Tasks to carry out.
1 > In the passage about Faith Frankel below, translate this sentence into Spanish: "She recently purchased a house with a questionable history."
2 > Carry on the passage about Faith Frankel below from its final sentence.

Given passage.
Faith Frankel, a thirty-two-year-old single woman, moved back to her hometown and works in stewardship at her alma mater, a private school. She recently purchased a house with a questionable history. Faith’s fiancé quit his job to trek across the country living off of Faith’s credit cards. He’s not walking for a cause but to find himself and Faith’s rather bothered by the photos with various women  he keeps posting to social media. Faith’s father has become a painter, specifically making Chagall knock-offs and personalizing them. He becomes involved with a younger woman setting off some issues with her parents and the rest of the family (mainly Faith and her brother). While juggling her fiancés antics with her father’s new career and her mom’s meddling, her brother hustles with his snowplow business in the small western Massachusetts town.

Records
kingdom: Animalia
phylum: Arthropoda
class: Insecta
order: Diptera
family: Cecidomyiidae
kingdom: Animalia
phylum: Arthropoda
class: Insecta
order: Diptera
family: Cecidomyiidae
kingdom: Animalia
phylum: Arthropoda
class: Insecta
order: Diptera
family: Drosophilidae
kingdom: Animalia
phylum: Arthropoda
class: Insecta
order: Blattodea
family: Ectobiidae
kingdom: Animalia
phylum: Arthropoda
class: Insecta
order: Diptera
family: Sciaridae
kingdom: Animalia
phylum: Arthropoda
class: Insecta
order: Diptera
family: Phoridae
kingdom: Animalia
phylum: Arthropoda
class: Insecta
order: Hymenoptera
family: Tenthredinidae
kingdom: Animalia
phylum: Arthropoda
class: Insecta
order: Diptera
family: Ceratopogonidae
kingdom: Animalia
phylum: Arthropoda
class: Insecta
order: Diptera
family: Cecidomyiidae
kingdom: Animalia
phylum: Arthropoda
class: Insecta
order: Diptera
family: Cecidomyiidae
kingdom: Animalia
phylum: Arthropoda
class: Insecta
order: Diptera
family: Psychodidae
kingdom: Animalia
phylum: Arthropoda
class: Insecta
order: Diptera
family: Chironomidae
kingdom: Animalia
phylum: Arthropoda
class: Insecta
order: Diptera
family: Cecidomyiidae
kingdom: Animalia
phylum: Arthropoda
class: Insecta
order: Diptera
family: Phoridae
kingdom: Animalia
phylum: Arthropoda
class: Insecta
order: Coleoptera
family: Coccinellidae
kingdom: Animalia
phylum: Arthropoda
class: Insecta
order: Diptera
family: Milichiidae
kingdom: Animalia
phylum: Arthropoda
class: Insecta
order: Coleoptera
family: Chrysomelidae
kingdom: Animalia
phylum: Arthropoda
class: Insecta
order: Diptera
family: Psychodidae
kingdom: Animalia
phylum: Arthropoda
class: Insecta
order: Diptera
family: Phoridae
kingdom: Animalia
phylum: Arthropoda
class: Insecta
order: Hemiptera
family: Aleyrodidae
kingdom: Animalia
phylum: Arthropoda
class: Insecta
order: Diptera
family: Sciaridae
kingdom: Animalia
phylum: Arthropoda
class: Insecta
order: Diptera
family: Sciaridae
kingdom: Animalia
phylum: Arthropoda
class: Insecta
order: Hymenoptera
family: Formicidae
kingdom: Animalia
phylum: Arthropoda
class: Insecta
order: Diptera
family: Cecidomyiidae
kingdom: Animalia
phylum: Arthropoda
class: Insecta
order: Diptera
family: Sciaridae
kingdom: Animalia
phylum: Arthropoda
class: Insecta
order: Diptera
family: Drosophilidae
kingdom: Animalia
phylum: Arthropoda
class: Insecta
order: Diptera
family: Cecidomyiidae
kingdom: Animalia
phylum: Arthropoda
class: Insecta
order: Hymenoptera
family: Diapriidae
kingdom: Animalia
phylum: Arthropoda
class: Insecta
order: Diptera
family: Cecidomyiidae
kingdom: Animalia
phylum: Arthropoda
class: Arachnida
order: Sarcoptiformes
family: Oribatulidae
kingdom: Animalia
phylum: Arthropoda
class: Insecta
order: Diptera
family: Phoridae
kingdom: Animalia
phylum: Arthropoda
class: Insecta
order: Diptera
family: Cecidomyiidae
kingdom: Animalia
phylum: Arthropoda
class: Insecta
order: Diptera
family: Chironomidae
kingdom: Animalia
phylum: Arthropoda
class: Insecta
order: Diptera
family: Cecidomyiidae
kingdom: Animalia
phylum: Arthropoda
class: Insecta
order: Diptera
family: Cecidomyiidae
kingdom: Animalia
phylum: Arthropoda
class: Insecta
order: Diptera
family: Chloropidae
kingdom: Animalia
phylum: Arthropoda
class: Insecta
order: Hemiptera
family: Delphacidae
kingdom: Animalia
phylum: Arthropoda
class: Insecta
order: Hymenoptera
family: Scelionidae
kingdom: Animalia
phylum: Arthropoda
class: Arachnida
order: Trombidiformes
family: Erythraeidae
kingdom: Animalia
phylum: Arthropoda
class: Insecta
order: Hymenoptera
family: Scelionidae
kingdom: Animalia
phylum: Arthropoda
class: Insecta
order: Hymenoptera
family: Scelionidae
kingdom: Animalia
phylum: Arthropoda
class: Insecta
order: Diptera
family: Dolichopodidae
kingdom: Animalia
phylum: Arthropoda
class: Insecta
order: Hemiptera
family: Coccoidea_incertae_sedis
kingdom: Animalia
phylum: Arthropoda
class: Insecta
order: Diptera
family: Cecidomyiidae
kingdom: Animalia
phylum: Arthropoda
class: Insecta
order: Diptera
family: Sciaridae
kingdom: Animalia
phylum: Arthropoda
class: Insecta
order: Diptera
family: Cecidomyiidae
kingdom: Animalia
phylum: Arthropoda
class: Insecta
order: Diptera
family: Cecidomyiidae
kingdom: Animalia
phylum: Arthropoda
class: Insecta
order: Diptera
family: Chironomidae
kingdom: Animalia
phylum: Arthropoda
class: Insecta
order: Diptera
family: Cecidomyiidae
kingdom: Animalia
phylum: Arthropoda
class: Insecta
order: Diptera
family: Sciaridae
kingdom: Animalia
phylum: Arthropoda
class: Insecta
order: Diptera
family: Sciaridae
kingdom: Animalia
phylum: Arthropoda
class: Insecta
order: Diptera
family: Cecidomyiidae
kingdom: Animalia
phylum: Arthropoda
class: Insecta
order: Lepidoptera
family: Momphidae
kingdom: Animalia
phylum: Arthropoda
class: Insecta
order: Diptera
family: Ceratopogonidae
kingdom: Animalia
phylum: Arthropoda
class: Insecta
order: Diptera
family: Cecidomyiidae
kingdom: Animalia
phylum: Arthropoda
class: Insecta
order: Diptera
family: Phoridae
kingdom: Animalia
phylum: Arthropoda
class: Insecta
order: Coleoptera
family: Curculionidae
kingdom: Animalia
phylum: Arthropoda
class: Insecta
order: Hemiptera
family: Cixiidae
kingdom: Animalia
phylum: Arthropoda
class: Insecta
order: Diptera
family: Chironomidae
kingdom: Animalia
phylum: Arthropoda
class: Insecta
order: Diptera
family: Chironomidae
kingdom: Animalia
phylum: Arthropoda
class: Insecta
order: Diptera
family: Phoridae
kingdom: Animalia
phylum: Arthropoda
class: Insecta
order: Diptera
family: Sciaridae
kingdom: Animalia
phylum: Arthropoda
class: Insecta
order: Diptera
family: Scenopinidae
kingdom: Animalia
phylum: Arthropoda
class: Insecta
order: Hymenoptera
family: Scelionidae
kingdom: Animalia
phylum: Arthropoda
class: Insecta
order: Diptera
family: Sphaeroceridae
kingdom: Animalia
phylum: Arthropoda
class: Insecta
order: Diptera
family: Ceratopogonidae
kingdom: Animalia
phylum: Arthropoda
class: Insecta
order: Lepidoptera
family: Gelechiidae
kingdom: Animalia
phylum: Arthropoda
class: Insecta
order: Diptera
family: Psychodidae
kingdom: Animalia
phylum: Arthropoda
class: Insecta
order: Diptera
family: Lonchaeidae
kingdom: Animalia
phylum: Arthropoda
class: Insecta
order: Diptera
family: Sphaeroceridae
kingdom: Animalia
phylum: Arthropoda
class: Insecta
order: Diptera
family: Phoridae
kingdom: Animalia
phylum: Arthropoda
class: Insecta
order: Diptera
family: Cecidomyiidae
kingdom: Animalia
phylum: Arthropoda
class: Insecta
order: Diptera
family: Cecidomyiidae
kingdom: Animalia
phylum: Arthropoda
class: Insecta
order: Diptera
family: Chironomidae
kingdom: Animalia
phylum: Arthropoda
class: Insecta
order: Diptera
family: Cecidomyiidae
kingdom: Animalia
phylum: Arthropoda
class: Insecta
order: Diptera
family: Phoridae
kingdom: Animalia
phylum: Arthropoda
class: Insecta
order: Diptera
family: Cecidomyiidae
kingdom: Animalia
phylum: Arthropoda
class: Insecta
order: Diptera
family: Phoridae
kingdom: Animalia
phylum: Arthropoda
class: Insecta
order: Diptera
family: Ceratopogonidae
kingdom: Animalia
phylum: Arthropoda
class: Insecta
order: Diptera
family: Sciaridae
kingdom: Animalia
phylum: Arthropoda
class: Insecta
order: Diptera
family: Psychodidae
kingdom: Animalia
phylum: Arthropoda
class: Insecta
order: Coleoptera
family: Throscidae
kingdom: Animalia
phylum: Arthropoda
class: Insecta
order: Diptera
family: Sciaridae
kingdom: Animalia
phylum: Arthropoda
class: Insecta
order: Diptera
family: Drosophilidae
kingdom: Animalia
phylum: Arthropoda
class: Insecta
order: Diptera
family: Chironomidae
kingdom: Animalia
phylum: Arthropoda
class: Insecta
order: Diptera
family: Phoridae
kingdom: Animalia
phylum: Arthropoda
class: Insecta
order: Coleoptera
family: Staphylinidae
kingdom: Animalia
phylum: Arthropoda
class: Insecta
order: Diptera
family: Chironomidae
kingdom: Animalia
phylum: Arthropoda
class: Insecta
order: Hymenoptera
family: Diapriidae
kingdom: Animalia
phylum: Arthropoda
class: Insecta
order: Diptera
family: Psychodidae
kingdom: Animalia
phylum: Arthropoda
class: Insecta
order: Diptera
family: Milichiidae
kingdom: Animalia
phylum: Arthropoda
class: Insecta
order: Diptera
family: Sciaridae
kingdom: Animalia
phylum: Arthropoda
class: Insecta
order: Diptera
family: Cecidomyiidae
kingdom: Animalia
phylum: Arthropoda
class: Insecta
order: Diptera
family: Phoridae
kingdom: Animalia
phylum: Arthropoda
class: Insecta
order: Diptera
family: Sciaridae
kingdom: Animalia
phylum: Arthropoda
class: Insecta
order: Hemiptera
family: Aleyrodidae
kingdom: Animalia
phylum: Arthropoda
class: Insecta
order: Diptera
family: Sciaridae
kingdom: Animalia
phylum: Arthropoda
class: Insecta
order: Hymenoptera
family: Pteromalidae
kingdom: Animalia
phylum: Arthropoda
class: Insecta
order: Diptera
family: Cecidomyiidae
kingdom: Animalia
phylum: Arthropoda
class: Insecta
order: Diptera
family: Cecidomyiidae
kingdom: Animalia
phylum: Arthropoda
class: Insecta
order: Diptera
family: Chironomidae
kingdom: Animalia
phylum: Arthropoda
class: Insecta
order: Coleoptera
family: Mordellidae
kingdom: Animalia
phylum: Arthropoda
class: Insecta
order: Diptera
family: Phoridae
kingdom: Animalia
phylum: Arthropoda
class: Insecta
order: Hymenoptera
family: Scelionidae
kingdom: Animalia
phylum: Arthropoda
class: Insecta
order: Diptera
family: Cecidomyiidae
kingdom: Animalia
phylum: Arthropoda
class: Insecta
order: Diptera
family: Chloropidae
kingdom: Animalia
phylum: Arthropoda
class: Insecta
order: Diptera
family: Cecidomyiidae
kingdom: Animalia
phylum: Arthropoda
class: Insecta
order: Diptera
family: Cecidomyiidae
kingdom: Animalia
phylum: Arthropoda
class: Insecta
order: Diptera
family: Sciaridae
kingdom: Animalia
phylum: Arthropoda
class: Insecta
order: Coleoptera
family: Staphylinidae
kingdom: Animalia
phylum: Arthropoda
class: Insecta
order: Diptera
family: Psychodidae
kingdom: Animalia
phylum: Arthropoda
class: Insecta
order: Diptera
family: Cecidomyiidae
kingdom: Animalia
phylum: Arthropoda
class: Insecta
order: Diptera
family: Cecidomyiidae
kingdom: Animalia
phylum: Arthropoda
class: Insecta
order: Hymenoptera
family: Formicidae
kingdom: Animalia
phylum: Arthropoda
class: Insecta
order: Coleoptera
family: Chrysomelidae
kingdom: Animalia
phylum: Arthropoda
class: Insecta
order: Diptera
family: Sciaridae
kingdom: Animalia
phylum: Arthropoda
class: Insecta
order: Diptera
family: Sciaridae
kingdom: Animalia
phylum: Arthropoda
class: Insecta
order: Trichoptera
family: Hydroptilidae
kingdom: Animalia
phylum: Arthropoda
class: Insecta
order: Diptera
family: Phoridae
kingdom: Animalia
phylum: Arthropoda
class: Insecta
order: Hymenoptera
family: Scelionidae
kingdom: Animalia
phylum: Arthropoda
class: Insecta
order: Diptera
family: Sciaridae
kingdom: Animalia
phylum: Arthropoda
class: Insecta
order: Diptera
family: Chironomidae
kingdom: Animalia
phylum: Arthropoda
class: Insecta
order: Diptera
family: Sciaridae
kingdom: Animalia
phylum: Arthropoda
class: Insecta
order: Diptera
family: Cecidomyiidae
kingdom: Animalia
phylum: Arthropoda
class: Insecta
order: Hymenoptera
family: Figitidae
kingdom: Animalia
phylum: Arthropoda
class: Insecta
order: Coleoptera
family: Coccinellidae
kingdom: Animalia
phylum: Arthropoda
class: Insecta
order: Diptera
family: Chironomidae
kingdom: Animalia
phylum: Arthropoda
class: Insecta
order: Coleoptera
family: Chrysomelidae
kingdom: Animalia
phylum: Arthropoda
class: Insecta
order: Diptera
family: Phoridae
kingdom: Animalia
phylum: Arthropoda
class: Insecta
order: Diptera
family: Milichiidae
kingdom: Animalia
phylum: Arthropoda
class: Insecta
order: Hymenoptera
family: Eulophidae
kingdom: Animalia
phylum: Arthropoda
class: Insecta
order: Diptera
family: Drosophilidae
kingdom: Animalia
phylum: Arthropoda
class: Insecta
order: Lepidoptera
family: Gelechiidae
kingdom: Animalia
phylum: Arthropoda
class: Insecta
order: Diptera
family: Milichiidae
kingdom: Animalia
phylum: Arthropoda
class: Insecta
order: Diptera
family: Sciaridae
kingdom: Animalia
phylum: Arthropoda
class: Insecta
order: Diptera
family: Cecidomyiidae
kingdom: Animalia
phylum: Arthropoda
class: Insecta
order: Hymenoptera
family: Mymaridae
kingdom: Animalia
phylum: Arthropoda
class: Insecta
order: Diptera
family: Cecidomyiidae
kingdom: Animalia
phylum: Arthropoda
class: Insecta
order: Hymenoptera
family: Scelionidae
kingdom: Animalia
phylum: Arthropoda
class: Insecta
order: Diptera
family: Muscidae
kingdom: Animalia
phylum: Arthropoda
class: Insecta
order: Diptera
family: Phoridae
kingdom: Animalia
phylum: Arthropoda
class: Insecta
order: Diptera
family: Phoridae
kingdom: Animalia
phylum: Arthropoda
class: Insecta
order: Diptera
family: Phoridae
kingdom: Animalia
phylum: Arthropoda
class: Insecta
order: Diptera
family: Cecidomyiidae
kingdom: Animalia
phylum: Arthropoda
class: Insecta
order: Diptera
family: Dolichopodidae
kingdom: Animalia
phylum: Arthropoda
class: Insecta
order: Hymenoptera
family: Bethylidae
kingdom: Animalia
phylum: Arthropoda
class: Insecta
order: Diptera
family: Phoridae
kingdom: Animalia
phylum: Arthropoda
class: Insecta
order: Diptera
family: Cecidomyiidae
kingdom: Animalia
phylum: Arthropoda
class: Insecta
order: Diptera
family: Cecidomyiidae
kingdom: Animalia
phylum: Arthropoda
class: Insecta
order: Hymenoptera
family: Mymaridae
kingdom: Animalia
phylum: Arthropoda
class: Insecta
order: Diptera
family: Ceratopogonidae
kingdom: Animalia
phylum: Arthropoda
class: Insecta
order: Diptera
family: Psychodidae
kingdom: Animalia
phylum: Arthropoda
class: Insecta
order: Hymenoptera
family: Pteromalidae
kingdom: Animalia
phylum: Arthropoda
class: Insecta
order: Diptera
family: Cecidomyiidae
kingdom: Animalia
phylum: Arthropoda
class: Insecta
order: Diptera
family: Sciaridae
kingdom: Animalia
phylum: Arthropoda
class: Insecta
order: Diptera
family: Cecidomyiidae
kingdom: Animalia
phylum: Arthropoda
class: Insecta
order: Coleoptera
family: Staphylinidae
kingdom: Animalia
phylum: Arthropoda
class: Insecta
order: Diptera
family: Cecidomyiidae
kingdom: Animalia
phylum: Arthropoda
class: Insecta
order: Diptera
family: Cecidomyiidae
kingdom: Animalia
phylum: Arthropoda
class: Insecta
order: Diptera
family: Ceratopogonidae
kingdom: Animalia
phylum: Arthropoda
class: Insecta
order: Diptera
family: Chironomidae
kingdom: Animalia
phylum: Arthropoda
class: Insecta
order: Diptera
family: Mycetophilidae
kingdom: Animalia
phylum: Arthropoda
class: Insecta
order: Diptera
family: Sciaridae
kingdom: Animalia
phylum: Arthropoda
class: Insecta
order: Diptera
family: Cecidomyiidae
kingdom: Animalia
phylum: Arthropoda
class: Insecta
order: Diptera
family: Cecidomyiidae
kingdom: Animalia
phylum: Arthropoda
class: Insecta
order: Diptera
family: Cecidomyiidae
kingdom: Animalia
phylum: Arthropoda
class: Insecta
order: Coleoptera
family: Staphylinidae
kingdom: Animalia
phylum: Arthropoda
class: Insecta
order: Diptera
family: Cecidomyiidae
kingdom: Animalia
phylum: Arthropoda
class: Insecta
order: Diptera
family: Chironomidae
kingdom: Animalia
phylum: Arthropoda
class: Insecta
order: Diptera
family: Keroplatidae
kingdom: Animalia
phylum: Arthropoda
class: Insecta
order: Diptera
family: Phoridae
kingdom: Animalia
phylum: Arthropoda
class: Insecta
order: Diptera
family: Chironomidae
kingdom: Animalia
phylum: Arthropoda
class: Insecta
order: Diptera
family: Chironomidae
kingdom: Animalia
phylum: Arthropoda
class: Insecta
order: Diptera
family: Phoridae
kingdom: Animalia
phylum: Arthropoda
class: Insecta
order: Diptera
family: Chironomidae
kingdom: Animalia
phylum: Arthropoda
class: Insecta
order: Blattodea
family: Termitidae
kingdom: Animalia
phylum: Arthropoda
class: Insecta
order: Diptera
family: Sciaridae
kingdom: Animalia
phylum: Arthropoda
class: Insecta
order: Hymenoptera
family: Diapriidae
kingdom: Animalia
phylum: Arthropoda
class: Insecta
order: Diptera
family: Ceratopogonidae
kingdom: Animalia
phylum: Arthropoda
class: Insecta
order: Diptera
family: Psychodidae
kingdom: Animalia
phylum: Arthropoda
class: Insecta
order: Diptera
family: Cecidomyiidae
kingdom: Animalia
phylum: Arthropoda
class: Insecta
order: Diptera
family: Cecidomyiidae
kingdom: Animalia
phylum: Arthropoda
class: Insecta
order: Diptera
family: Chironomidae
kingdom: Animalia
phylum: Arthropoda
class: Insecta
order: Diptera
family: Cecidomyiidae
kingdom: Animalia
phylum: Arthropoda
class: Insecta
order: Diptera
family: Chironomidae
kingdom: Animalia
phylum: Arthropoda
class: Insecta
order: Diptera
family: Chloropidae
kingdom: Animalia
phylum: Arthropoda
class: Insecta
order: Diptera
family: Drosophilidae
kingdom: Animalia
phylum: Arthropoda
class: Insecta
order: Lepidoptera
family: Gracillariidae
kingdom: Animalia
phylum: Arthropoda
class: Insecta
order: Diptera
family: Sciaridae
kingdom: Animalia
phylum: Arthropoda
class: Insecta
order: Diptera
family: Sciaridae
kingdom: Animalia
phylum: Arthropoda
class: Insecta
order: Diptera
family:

Answers for the exercise.
1 > Hace poco compró una casa con una historia dudosa.

2 >
Why someone so smart and independent would remain engaged to this unaware guy? What’s appealing about Faith is that she’s not obsessed with getting married even though she did get engaged to her boyfriend before he embarked on his cross-country walk. She enjoys her work but isn’t obsessed with it. While her friends can’t understand why Faith moved back home from Manhattan, she’s thrilled to make a cozy home on Turpentine Lane. She’s content with her straightforward comfortable career and her new house.

Author Elinor Lipman describes Faith’s position as writing thank-you notes (by hand!) to donors. I have worked in stewardship and never wrote notes by hand. But I let it go as it’s a small town and a private school and a novel. In the Q & A that arrived with the press materials for the novel there’s this question: “Faith works at a private school as Director of Stewardship. Is that a real job?” Do people, particularly in publishing and writing, not know about it? At another point in the novel there’s mention of a landline. I don’t know anyone under 50 who still uses a landline.

The local police keep searching Faith’s basement for murder evidence based on an anonymous tip. After finding a creepy photo album in her attic, Faith invites her handsome coworker, who recently split with his live-in girlfriend, to become her housemate. It’s not long before the longtime friends become romantically involved. Her brother and her mother end up helping Faith investigate the strange photo album and its connection to the past owner. This all sounds rather madcap and it could go terribly awry. In Lipman’s hands it’s a clever and delightful read.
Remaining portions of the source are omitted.